What motivates an organisation to consider changing a system?
- The system doesn’t do what you need it to.
- The users don’t like it.
- Information governance wasn’t adequate.
- The system didn’t change with your needs.
- It is too expensive.
- The support isn’t good enough.
In my experience, the focus isn’t always where it should be when procuring a system. Typically, an organisation will primarily list out the features and functions they require to complete a task. This will form the basis for their choice, but what if additional features or functionality is required over time? We all know that it can be a painful process to swap out systems, especially if we then get it wrong again.
When I worked in the NHS, I was responsible for several systems, many of which were inherited. If there was a general feeling that a system needed to be changed, whether it be due to bad user experience or it was no longer fit for purpose, I would start by asking the following questions:
- What didn’t we do last time that led us to this situation?
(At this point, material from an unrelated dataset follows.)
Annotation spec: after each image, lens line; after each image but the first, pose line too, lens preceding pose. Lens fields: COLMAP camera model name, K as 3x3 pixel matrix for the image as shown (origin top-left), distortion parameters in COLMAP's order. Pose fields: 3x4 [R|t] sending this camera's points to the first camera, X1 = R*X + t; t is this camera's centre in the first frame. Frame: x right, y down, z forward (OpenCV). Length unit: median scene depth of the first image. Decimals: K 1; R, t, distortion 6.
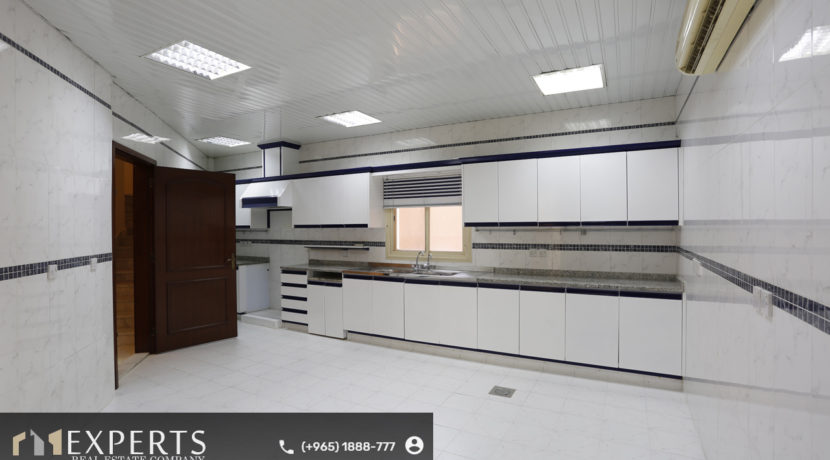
lens RADIAL K [[385.6, 0, 415.0], [0, 385.6, 230.0], [0, 0, 1]] dist [-0.017870, 0.000290]
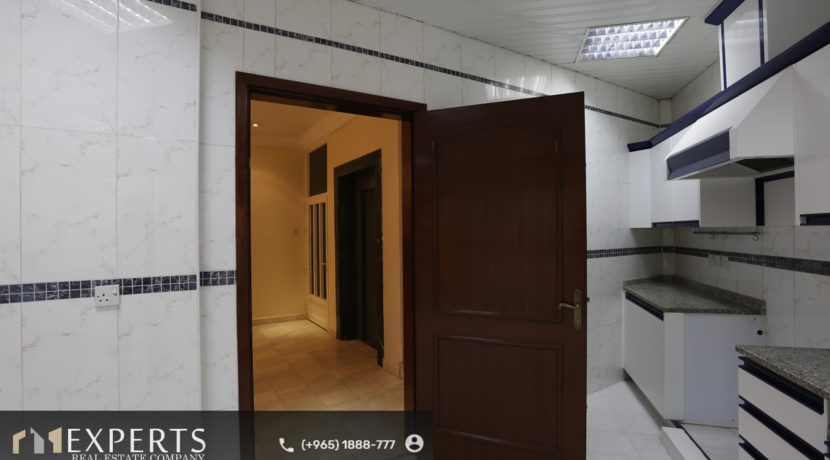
lens RADIAL K [[385.6, 0, 415.0], [0, 385.6, 230.0], [0, 0, 1]] dist [-0.017870, 0.000290]
pose [[0.245235, 0.005031, -0.969451, -0.098659], [-0.002976, 0.999986, 0.004436, -0.001730], [0.969459, 0.001797, 0.245246, 0.594586]]
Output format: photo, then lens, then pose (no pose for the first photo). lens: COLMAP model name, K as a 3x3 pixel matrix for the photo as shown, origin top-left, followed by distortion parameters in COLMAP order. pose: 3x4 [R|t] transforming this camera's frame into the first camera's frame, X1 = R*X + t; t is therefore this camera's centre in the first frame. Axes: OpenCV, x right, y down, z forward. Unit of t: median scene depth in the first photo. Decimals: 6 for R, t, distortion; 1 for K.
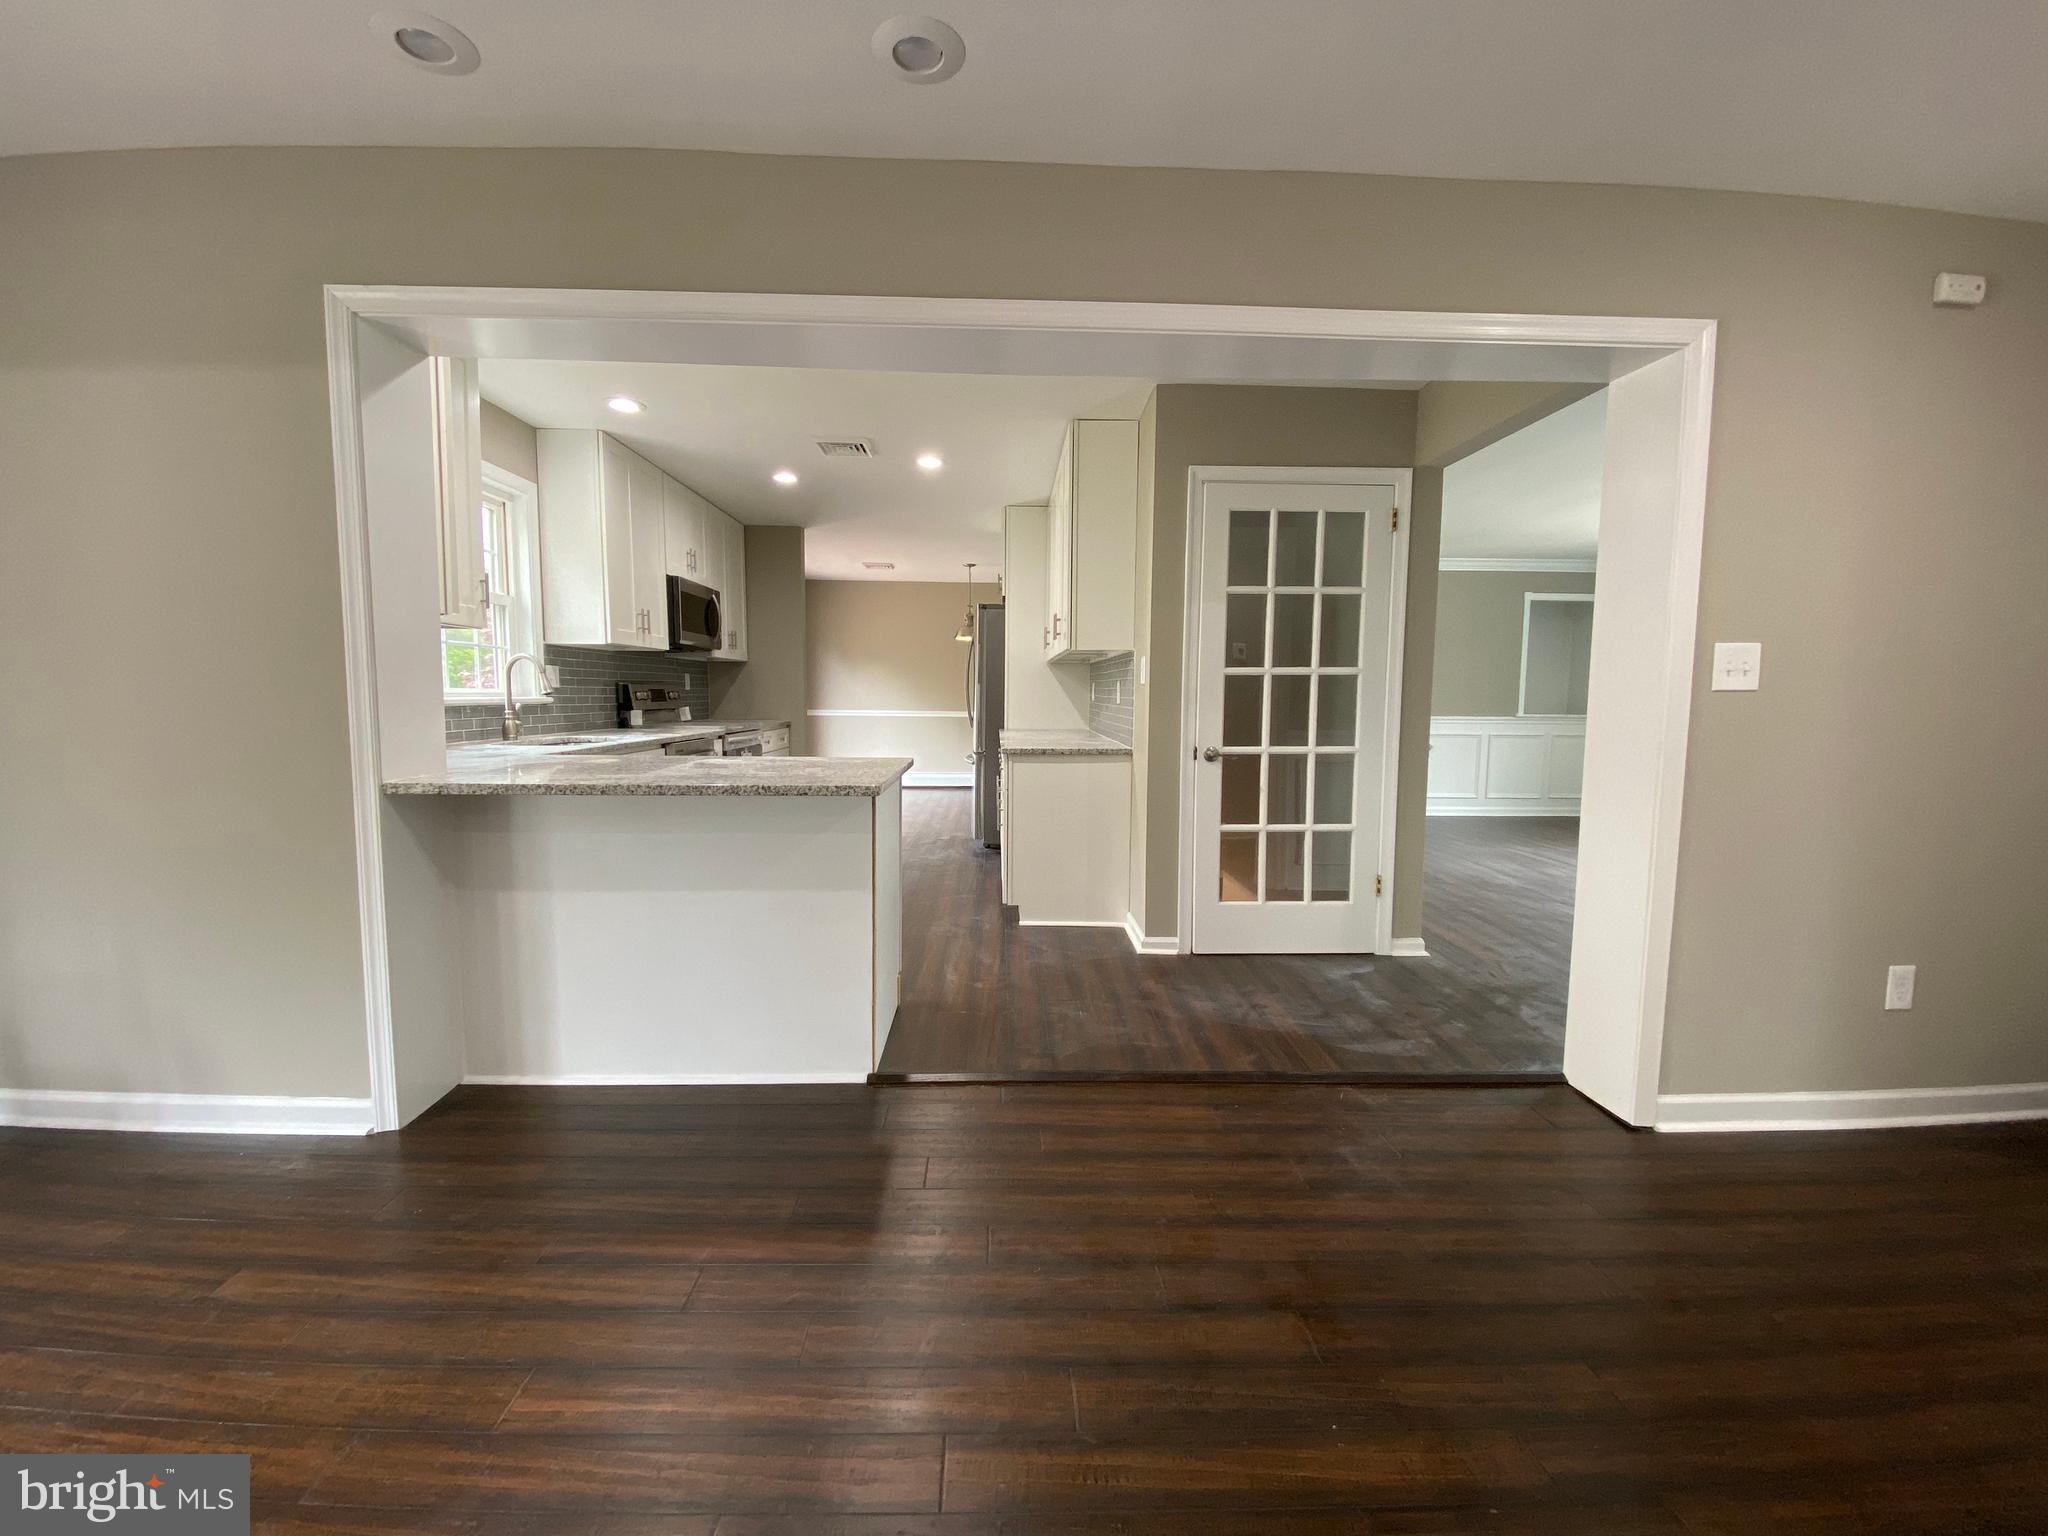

- What do we need to do differently to make sure it doesn’t happen again?
Learning from your mistakes is one thing. Putting what you’ve learned into practice is another. This led me to consider what the focus of procuring either a new system or replacing an old one should be. This is not an exhaustive list but a good starting point:
- What problem are we trying to solve?
- What happens if the problem changes over time?
- Who will the software impact?
- What outcome do we require from a successful rollout?
- What sort of provider do we need to achieve these goals?
Without a focus on those points, the outcome of procuring a system is likely to be small incremental gains, getting something that is marginally better at doing what you already do. I would go as far as saying that following certain tender routines can lead to little by way of solving your problem as they look at all providers through a restricted lens. From the point of view of a supplier, it feels like the customer is presenting you with the solution and not the problem and expecting you to have already developed a system to meet that pre-determined outcome. Don’t get me wrong you can get pretty close by running the process this way, but it will still inevitably lead to churn. Especially if your focus is on: what do I need to support this process today? And not: what happens if the process evolves and changes tomorrow?
Tenders become a beauty pageant based on system functionality and cost. In my opinion this is the wrong approach, the most important focus should be: what sort of provider do we need to achieve the required outcome both now and in the future? Does the provider have great support for end users and stakeholders? Are they agile and practice continuous development? Do they consider the user journey? Do they put emphasis on the systems outputs and data flow? Do they understand how systems interact with each other? Are they accessible? What experience and pedigree do they have? After all we are in the SaaS market, but the ‘as a service’ seems to be M.I.A.
Of course, system functionality is very important, there is no point in having a great provider and a useless system. However, great providers tend to have the capacity to provide you with what you really need, when you need it and have a history of delivering. As I write this I can hear many people asking, is this not an expensive approach? The answer is that it doesn’t need to be and even if it may be more expensive initially than a straight head-to-head tender, how much does continually having to change system and provider’s cost? How much does it cost to stick with a system that you need to create your own workarounds for, deploying staff from other areas? How much does it cost to invest in providers that make bad technical choices And how expensive is non engagement in a trust?
We get asked almost weekly to develop new systems for our existing clients and by doing so, wherever possible, our company grows both in product range and the relevance of systems we can provide. Team Job Planning is the most recent and successful example of this.
When I take all of this into account I wonder, is the ongoing churn of systems within the NHS down to game changing innovation that requires change or are trusts just searching for the least worst option? My fear is the latter. But by changing our mindset and our approach we have the choice to engage with innovation, to see real improvements and to banish cyclical change.